Scottish entrepreneurial decline 'may have halted'
- 25 June 2012
- From the section Scotland business
A long decline in early-stage Scottish entrepreneurial activity appears to have been halted, according to a study.
The survey also found a significant rise in the number of Scots who expected to start their own business in the next three years.
The Global Entrepreneurship Monitor for Scotland found the proportion of working-age people who planned a new business rose from 6% to 9.8% in 2011.
The report said it could lead to a rise in new business creation rates.
However, it also found Scottish entrepreneurs were more likely than counterparts elsewhere in the UK to report difficulties in finding suitable staff to start their businesses.
Access to finance was cited as the biggest difficulty in starting up by nearly half of those who took part in the survey.
The report's author, Prof Jonathan Levie of Strathclyde University's Hunter Centre for Entrepreneurship, said: "It is encouraging that entrepreneurial intention has increased and this could lead to an increase in actual new business creation rates over the next year or two.
"The long, slow decline in early-stage entrepreneurial activity also appears to have been arrested, if not reversed, in 2011.
"However, while there is room for optimism, more needs to be done to turn the intention to start a business into reality."
He added: "Scottish entrepreneurs still face challenges in getting funding, customers and staff.
"There is also considerable scepticism across the Scottish public about the wisdom of embarking on an entrepreneurial career, despite the relatively high status afforded to successful entrepreneurs."
Sir Tom Hunter, who endowed the Hunter Centre for Entrepreneurship at Strathclyde, said more needed to be done in order for Scotland to succeed on a global stage.
"Perhaps some of our initiatives in education are now starting to bear fruit, as founders' knowledge of how to start in business in Scotland compares favourably to the UK," he said.
"Now we need ambition that avoids or jumps the hurdles, innovation that doesn't expect government to provide, or you or me to solve problems.
"We need entrepreneurs that get on with it."
Finance Secretary John Swinney said the report's findings were "hugely encouraging".
He continued: "The Scottish government is looking at new and innovative ways for the private and public sectors to work together to assist business growth, particularly new start-ups and we will continue to do what we can to unlock investment for entrepreneurs.

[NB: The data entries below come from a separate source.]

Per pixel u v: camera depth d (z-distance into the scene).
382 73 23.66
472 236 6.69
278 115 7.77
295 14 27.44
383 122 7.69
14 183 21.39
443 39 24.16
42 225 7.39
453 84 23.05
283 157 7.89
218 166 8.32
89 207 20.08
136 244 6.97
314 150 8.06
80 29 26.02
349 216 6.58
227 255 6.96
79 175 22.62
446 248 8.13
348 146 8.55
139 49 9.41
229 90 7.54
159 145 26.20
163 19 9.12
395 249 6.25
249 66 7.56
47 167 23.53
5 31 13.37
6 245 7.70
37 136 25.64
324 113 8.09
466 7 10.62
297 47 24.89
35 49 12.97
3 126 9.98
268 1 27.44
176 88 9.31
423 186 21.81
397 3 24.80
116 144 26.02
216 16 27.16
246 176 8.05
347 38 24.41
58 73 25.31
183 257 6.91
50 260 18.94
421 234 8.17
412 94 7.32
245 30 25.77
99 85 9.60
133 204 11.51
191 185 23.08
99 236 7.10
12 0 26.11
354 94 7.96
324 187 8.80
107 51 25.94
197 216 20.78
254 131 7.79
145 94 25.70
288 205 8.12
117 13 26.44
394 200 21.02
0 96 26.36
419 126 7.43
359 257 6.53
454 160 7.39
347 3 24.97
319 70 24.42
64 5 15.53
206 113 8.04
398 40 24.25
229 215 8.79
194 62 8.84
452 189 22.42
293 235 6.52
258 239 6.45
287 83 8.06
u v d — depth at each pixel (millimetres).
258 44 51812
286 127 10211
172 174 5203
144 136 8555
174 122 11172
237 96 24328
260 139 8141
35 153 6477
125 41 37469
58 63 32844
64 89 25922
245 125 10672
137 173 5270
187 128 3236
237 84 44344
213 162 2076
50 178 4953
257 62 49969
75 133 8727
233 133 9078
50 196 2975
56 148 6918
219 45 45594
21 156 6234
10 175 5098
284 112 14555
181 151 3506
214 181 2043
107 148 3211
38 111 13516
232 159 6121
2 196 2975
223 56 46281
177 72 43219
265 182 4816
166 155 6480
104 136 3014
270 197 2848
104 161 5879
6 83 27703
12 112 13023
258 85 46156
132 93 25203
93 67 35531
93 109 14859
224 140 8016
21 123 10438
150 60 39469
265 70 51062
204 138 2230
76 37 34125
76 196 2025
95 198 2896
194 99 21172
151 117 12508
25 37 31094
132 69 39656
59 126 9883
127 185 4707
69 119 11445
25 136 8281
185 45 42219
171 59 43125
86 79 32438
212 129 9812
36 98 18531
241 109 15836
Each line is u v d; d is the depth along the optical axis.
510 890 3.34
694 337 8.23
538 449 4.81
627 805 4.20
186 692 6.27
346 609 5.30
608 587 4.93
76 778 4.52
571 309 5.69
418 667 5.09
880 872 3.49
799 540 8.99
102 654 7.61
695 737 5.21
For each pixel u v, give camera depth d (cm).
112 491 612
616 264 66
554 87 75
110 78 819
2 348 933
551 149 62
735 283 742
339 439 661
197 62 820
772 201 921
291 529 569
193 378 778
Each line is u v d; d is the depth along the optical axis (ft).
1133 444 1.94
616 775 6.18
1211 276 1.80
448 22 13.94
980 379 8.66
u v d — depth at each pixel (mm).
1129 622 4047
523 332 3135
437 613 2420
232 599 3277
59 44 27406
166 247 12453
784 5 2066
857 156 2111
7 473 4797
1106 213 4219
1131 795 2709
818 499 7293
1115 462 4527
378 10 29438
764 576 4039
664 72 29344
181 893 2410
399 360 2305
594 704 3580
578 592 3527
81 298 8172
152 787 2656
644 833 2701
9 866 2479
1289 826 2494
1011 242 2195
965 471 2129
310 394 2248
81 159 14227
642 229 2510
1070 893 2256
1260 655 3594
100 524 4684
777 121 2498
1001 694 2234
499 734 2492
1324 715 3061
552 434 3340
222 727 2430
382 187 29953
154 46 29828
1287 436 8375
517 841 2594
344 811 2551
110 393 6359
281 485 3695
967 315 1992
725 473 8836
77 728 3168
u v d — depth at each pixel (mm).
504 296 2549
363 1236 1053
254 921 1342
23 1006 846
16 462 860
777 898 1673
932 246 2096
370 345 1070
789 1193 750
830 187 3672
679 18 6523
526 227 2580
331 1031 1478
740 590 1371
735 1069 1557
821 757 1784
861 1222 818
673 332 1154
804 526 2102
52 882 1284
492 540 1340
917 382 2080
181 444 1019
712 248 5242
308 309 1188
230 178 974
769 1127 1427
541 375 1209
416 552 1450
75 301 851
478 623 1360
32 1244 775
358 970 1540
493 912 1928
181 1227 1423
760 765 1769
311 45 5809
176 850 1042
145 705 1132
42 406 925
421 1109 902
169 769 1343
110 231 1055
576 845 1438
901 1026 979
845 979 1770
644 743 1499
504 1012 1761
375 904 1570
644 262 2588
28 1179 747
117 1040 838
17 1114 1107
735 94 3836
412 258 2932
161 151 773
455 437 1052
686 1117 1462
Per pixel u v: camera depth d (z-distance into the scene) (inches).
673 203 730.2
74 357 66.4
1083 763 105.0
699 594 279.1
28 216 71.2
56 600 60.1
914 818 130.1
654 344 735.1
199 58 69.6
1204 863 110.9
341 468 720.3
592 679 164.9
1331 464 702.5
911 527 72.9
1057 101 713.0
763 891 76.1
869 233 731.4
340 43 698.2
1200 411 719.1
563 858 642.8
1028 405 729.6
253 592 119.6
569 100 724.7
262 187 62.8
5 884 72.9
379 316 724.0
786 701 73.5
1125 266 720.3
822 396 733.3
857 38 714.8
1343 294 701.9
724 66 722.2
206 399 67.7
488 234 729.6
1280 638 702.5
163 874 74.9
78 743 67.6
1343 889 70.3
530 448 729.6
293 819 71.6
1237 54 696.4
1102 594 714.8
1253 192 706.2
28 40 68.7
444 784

"The first minister recently announced a £1m investment into the Prince's Trust Youth Business Scotland loan fund for young people wishing to set up or grow their business and this will provide real opportunities.
"The contribution of successful business people like Sir Tom Hunter cannot be underestimated and plays a vital role in supporting and encouraging our entrepreneurship education at all levels," he added.
'Bursting the myth'
The Federation of Small Businesses (FSB) in Scotland said a rise in Scottish entrepreneurial activity was to be welcomed.
Head of external affairs, Colin Borland, said: "If we burst the myth that the entrepreneurial spirit is dead in Scotland, our next job is dismissing the tired idea that if a business's growth ambitions aren't stratospheric, it isn't valuable to the Scottish economy.
"Scotland needs all types and sizes of businesses whether it is the mid-sized business on the verge of going global or the self-employed tradesperson earning enough to support themselves and their family.
"We should start with encouraging more people to develop the skills valuable in most modern enterprises - this will serve them and the economy well while they're an employee and if they become employer."